Boyfriend? Oh right, the Mike dude who can’t keep it up for more than five seconds. That’s deflating. I’m cooking up fantasies about the fifty ways I could make Regan come, and she’s worried about calling the guy who’s never given her an orgasm. “That’s fine. Phone’s a burner.” I wondered if she was worried that we were going to get tracked down. “You should call your parents.”
“What can I say to them? I’m here in Brazil, but I’m on the run because some crazy guy with a blond-hair, green-eye fetish is preventing me from flying home? And by the way, Mike’s already moved on to my girlfriend Becca.”
“Sounds like she’s not much of a girlfriend.” I try to hide my satisfaction that Mike’s not in the picture. I wonder if I should off him, though. Just for being a douchebag. I think the world can only sustain so many asswipes, and I’d be doing a favor making sure the scales were even.
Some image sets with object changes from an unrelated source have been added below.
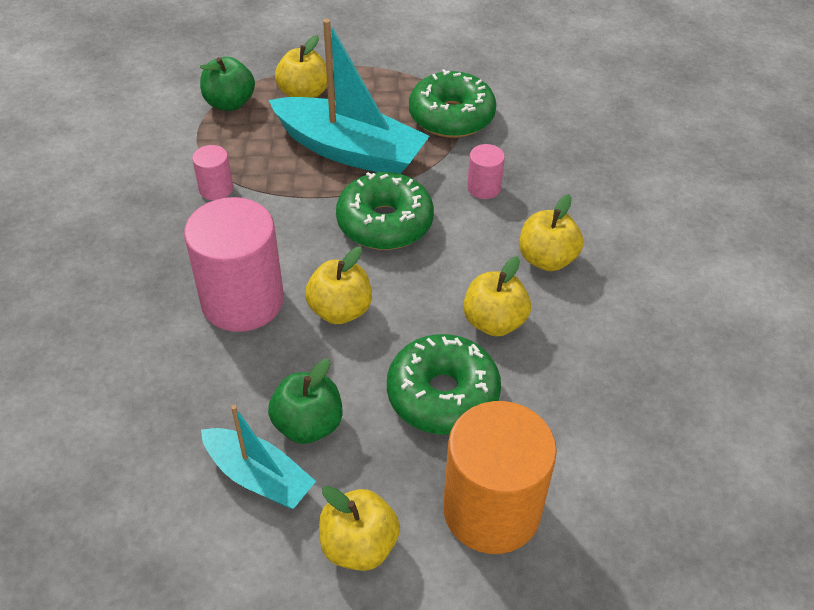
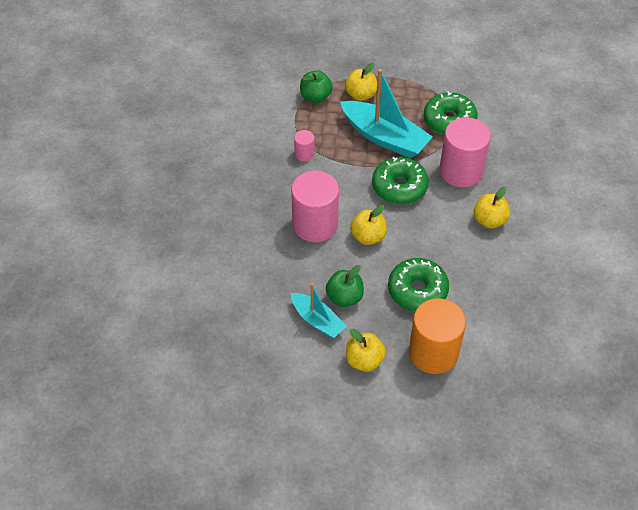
camera: 10 degrees right, 5 degrees up
yellow apple [463,256,531,337] -> none
pink cylinder [467,144,505,199] -> pink cylinder [439,117,491,187], size x2.17

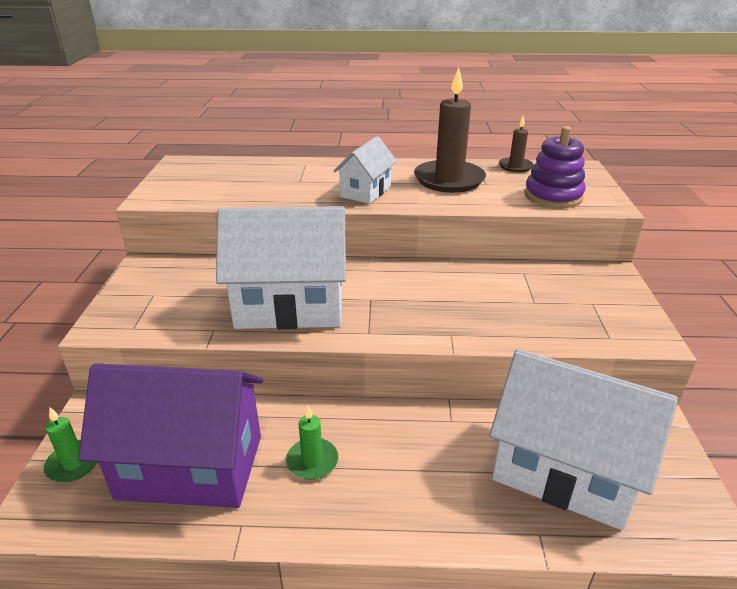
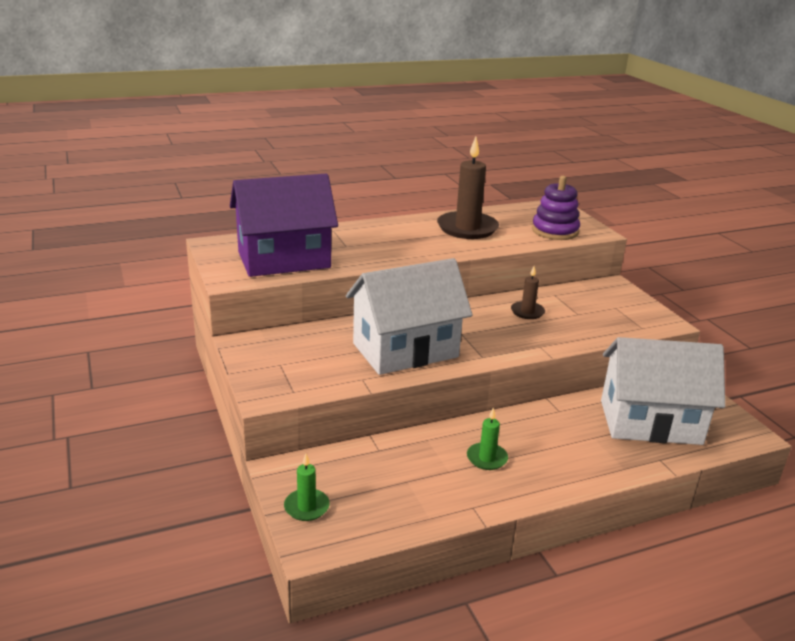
camera: 25 degrees left, 5 degrees down
purple house [78,363,263,508] -> purple house moved to [230,174,338,277]
white house [334,136,397,204] -> none
brown candle [499,115,534,173] -> brown candle moved to [511,266,545,319]

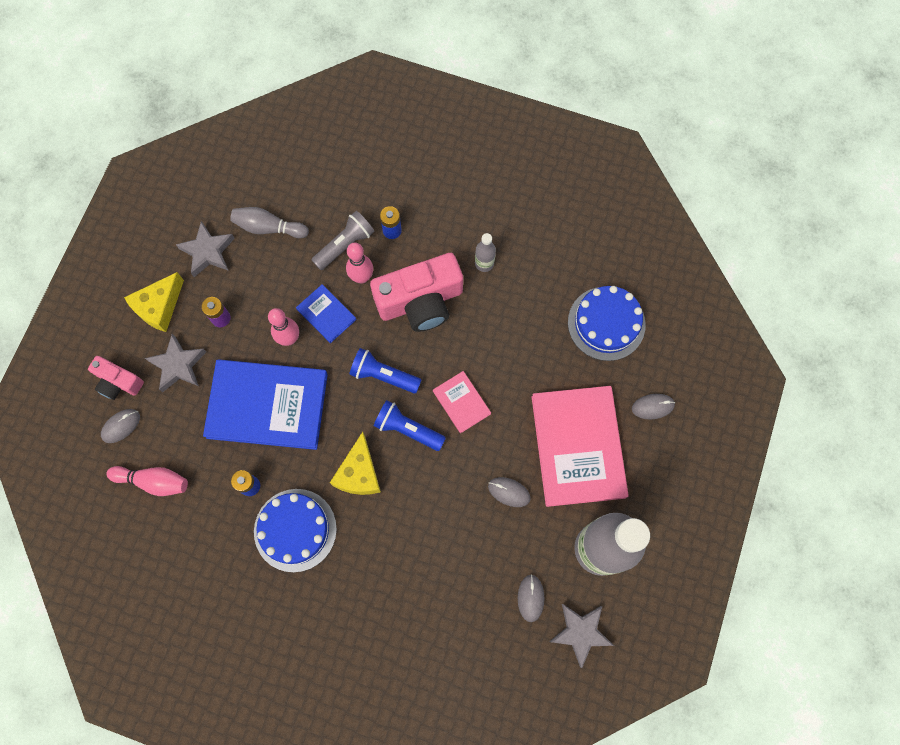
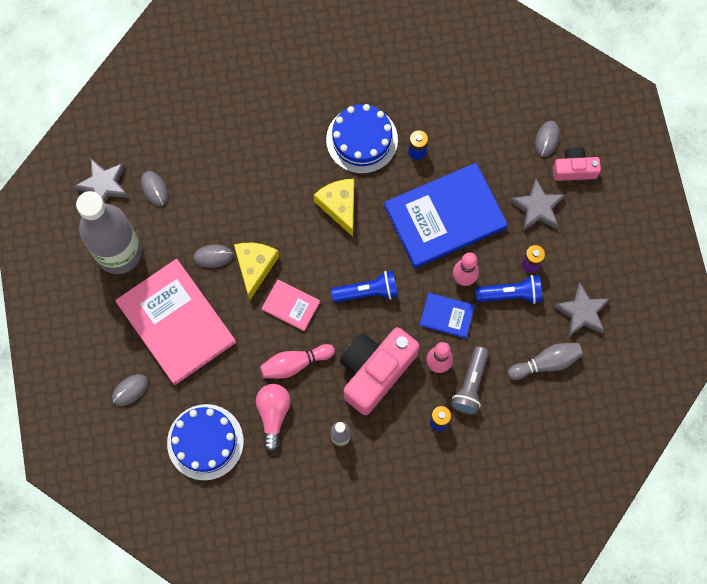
camera: 150 degrees right, 0 degrees up
pink bowling pin [106,466,188,496] -> pink bowling pin moved to [260,344,335,379]
yellow cheese [124,272,184,332] -> yellow cheese moved to [234,243,279,300]
blue flashlight [374,400,446,451] -> blue flashlight moved to [475,275,542,304]
none -> pink light bulb [256,384,291,452]

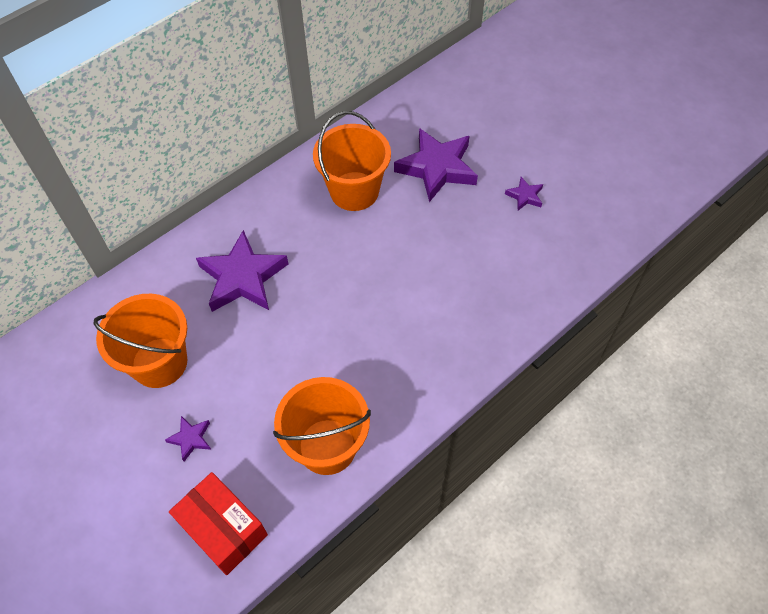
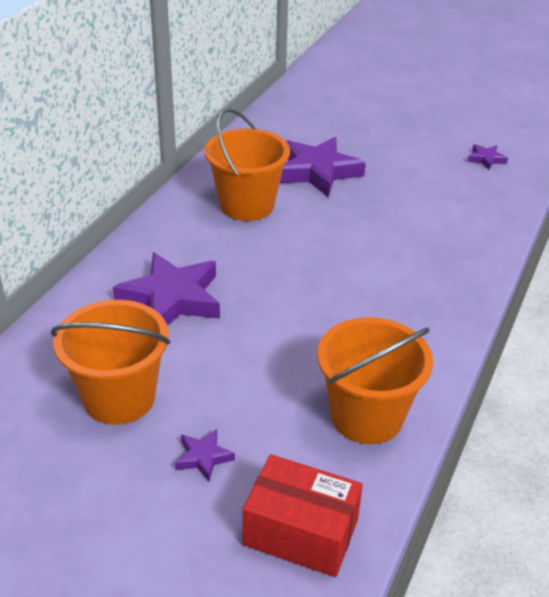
camera: 25 degrees left, 20 degrees down
purple star [505,177,543,210] -> purple star moved to [467,144,508,170]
“Yeah,” she answers glumly.
I wonder if she’s the most torn up about Mike or Becca or her parents. Girl has a lot on her plate. Guess she has the right to be upset about any and all things. I make what I hope is a sympathetic face and continue eating. It’s either that or get on a plane and shoot Mike in the nuts.
“I’m in college, you know. I’m working on getting my CPP.”
Taking the last bite of my chorizo, I look disapprovingly at Regan’s nearly uneaten plate. I wonder if she doesn’t like the food or the company. Too bad. She needs the fuel. “Start eating. We have places to go.”
She frowns but mechanically starts eating again.
I lean back into my chair and stretch my legs out. Man, I’m tired. Regan and I need to get to Luiz, and then we need some serious sleep. Or I’m going to make a mistake—like touch her the next time she licks my neck. My fingers curl into my coffee cup as I think about that and her wet body and her pussy-slicked fingers pressed against my lips. That non-sex was just about the best sexual encounter I’d had in far too long.
“What about you?” She gestures toward me. “Did you always want to be a gun-toting maniac?”
“Nah. Thought I would go home after I got out of the army and help my dad out on the ranch.”
“So why aren’t you?”
“Because I was a hothead. I got into a fight my senior year with some guy, and I broke a few ribs. Jackass was making fun of my sister. Judge told me I could have a blot on my record or I could go enlist for four years. I chose enlistment. My dad was pretty pissed off, and we exchanged some angry words about me not being good enough to run the ranch and him being too much of a control freak. I ended up staying in the army and then . . .” I trail off. “Then something happened, and I haven’t been able to go home. But once I right that problem I’m heading for the ranch, and I’m not leaving.” I change the subject because I’m done talking about me. “What’s a CPP?”